There is one tricky case that is harder to code. It's related to hardware assisted watchpoints, especially in multi-threaded processes with concurrent events of all kinds. We need to diligently handle the context of x86 Debug Registers that delivers the additional information about the fired hardware assisted watchpoint/breakpoint.

> How you handle a child dying while stopped, or is this not possible?

A stopped and traced child cannot just die, but it could be killed with SIGKILL. Then further ptrace(2) calls fail on it.

> I don't think NetBSD has the same "tasks" model that Linux does, how do you distinguish between requests targeting threads and requests targeting the whole process?

Generally, we have a pair of PID (process) + LWP (thread). We have got per-process + per-thread ptrace(2) operations. Whenever a thread is meaningful, like in the management of register contexts, we pass LWP as the 4th argument of the ptrace(2) call or embed in a structure transmitted from/to the kernel.

In Linux, the ptrace(2) call is per-thread only, which allows some flexibility (the GDB non-stop mode), but introduces the complexity of the management. The NetBSD kernel serializes the events inside the kernel and stops all the threads before returning to the debugger.

> How do the rest of the OS APIs interact with a ptrace stopped process?

It's an internal detail whether a process is stopped by a debugger, by the terminal or actively running. This is orthogonal to other system APIs. Generally we try to make the fact of being traced to be transparent to other applications, for example we fake the parent PID (after reparenting, that happens after attach). There are some corner cases and real bugs in applications that are exposed under a debugger, such as missing EINTR handling.

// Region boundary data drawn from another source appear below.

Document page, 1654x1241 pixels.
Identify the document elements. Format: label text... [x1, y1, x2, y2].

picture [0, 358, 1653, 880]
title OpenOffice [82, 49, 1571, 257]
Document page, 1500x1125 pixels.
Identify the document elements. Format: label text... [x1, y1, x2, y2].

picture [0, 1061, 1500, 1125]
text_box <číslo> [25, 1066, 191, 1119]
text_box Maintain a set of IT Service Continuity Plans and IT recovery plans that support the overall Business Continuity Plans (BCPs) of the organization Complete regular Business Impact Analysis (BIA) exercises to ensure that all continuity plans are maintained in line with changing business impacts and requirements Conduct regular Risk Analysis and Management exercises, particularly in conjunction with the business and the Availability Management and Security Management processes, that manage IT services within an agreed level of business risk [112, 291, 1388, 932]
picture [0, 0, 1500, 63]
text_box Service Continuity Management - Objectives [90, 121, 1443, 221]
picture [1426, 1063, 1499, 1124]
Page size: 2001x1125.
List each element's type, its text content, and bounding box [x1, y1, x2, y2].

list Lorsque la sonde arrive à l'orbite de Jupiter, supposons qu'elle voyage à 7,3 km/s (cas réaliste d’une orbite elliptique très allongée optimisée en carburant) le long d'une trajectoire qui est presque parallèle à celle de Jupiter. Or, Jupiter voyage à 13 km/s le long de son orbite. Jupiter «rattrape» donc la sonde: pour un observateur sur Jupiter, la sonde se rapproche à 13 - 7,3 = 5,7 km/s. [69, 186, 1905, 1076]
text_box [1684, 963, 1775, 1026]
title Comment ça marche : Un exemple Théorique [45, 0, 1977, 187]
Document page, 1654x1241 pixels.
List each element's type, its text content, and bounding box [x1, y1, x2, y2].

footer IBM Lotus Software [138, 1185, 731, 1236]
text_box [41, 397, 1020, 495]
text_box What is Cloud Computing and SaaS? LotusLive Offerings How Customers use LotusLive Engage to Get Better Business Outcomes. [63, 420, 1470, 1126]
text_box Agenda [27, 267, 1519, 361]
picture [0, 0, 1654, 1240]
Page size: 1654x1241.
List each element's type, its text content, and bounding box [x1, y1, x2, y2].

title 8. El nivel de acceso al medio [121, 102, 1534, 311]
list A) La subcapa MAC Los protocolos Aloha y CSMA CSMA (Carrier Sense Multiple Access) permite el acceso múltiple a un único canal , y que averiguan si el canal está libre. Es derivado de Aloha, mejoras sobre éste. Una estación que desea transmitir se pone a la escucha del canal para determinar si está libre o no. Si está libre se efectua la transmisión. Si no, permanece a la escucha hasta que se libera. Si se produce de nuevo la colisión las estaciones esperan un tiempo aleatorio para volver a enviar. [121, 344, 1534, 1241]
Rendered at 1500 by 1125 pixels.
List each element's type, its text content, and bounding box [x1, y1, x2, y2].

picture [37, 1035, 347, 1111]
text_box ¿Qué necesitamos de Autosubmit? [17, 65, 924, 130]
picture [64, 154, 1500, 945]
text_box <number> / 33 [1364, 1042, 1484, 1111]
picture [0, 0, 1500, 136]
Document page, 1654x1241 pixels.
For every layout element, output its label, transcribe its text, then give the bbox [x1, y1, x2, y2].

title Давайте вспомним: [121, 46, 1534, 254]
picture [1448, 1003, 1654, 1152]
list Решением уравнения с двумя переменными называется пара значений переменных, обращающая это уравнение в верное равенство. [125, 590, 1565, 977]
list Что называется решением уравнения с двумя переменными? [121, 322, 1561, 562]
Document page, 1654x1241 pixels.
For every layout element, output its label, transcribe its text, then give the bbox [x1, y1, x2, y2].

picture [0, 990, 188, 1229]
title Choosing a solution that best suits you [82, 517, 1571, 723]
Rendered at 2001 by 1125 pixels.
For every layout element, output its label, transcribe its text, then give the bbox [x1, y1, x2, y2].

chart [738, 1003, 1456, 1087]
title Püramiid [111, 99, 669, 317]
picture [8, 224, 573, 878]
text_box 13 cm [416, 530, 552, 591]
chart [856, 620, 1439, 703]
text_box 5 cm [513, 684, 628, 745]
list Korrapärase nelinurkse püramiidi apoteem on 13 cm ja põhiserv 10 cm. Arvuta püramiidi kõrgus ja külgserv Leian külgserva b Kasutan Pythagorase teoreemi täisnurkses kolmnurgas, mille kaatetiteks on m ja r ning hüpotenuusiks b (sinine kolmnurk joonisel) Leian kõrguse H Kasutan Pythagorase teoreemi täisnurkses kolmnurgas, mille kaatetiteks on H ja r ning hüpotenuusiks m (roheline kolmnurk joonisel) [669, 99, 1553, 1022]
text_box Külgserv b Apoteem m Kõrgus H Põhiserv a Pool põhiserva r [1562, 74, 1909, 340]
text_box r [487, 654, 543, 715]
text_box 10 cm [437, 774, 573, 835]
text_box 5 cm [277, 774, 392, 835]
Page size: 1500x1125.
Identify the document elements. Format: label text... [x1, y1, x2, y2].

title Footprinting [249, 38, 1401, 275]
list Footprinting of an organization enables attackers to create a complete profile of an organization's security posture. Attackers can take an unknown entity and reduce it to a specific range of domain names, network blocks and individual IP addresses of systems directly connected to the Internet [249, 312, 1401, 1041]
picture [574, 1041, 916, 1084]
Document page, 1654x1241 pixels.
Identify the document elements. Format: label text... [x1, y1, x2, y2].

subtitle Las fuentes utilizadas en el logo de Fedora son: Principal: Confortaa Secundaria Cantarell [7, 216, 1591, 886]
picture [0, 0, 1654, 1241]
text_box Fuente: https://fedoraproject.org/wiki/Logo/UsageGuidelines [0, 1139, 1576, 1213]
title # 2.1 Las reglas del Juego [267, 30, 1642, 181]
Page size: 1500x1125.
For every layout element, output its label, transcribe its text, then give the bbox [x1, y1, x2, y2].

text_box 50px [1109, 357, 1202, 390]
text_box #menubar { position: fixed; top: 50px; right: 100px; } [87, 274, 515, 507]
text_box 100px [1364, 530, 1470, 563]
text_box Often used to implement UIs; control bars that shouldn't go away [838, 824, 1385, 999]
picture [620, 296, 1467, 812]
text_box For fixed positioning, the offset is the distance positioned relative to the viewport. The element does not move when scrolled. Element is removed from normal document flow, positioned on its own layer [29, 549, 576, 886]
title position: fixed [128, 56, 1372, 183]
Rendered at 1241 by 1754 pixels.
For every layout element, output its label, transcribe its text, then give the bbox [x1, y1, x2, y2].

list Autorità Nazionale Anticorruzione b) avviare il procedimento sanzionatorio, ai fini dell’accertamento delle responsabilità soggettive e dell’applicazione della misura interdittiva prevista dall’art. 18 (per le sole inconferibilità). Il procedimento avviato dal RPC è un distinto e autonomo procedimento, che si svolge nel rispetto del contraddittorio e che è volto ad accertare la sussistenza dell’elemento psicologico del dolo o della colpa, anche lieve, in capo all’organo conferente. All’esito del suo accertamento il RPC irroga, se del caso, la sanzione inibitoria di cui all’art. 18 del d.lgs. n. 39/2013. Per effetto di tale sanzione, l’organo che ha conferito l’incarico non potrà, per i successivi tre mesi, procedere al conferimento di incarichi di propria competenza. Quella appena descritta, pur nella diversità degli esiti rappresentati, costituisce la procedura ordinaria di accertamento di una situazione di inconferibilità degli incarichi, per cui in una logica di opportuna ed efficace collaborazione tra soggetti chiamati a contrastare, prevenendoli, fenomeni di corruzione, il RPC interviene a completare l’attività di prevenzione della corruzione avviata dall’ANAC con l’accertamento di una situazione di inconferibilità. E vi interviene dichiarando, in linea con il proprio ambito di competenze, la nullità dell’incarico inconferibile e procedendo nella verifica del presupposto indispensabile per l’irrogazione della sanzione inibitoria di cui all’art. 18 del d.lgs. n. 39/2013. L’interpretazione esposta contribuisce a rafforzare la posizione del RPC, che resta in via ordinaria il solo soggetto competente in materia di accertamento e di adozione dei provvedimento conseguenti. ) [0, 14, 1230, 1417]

The NetBSD Project over the past few years significantly improved in the domain of debuggers (GDB, LLDB) and developer-oriented tooling (sanitizers, compilers). Thus, there is still room for improvement!

jcranmer · on Oct 23, 2020

> Please note that this article focuses on NetBSD and FreeBSD first.

There's a reason I prefaced my comment with Linux debuggers. I haven't played much with BSD kernels to know how problematic debuggers are there.